In the world of literature, there are at least three kinds of works (fiction and non-fiction) that, in my opinion, could be termed miracles:
- Those that inspire awe both because of their sheer storytelling and-or narrative complexity and because of the non-obviousness of the organising principle used to derive such complexity. They are complex in form and content.
- Those that are great fun to read precisely because of the apparent structure of their formal organisation, yet are no less complex as stories and-or narratives and are no less awe-inspiring.
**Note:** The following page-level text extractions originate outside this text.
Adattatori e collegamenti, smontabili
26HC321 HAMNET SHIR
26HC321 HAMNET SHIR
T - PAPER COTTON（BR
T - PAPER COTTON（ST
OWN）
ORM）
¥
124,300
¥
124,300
They are complex in content, but are rather playful in form.
- Those that embed stories, complex in form and content, within playful narrative structures.
All books of the second and some, possibly, of the third kind revel in the obviousness of their artifice, in the toy-like playfulness of constructing a narrative. But they are miracles nonetheless because, while it’s clear that they’re put-together, it’s no less clear that they’re the works of singular minds—if their authors hadn’t beefed up the formal skeletal structures with the flesh and blood of their erudition, imagination, wit, humour, etcetera, no one else could have.
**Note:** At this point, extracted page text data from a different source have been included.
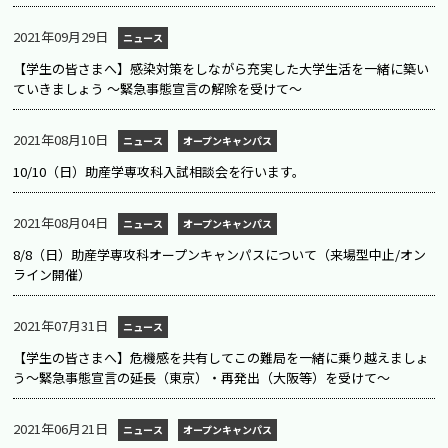
2021年09月29日
ニュース
【学生の皆さまへ】感染対策をしながら充実した大学生活を一緒に築い
ていきましょう ～緊急事態宣言の解除を受けて～
2021年08月10日
ニュース
オープンキャンパス
10/10（日）助産学専攻科入試相談会を行います。
2021年08月04日
ニュース
オープンキャンパス
8/8（日）助産学専攻科オープンキャンパスについて（来場型中止/オン
ライン開催）
2021年07月31日
ニュース
【学生の皆さまへ】危機感を共有してこの難局を一緒に乗り越えましょ
う～緊急事態宣言の延長（東京）・再発出（大阪等）を受けて～
2021年06月21日
ニュース
オープンキャンパス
At the moment, I can only think of Robertson Davies’s Fifth Business and perhaps the entire Deptford Trilogy, John Crowley’s Little, Big, Garcia Marquez’s One Hundred Years of Solitude, and Murakami’s Wind-Up Bird Chronicle as instances of works of the first kind. A.S. Byatt’s Possession, Hope Mirrlees’s Lud-in-the-Mist, Diana Wynne Jones’s Charmed Life, Lewis Carroll’s Alice books, and Douglas Hofstadter’s Godel, Escher, Bach are certainly literary miracles of the second kind. I had to give some thought to identifying works of the third kind and am now reasonably convinced that these fit the bill: all of Terry Pratchett’s Discworld novels, Philip Pullman’s His Dark Materials Trilogy, and Mikhail Bulgakov’s The Master and Margarita.
If you look at this from a combinatorial point of view, there is a fourth potential category: playful stories told as complex narratives. However, do such works exist? Some of Terry Pratchett’s Discworld novels might come very close to falling into this category, but in my opinion, none of his stories are as simple or playful as they seem. P.G. Wodehouse perhaps? I’ll be glad to hear more on this.
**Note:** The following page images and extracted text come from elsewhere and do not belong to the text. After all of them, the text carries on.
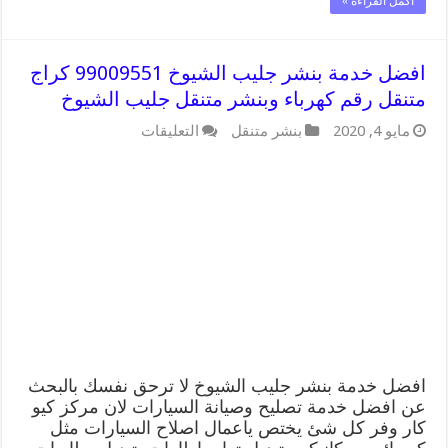
أكمل القراءة »
افضل خدمة بنشر جليب الشيوخ 99009551 كراج
متنقل رقم كهرباء وبنشر متنقل جليب الشيوخ
على
مايو 4, 2020
بنشر متنقل
التعليقات
افضل
خدمة
بنشر
جليب
الشيوخ
99009551
كراج
متنقل
رقم
كهرباء
وبنشر
متنقل
جليب
الشيوخ
افضل خدمة بنشر جليب الشيوخ لا ترحق نفسك بالبحث
مغلقة
عن افضل خدمة تصليح وصيانة السيارات لان مركز كيو
كار وفر كل شئ يختص ياعمال اصلاح السيارات مثل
P.S. In Are you a gardener or an architect?, Alec Nevala-Lee beautifully articulates (architects?) the making of literary works of the third and, perhaps, also the second kind. He quotes George R.R. Martin’s analogy of architects and gardeners,
There are some writers who are architects, and they plan everything, they blueprint everything, and they know before the drive the first nail into the first board what the house is going to look like…And then there are gardeners who dig a little hole and drop a seed in and water it with their blood and see what comes up, and sort of shape it.
Going by this, could the first and the fourth kinds be described as the works of gardeners?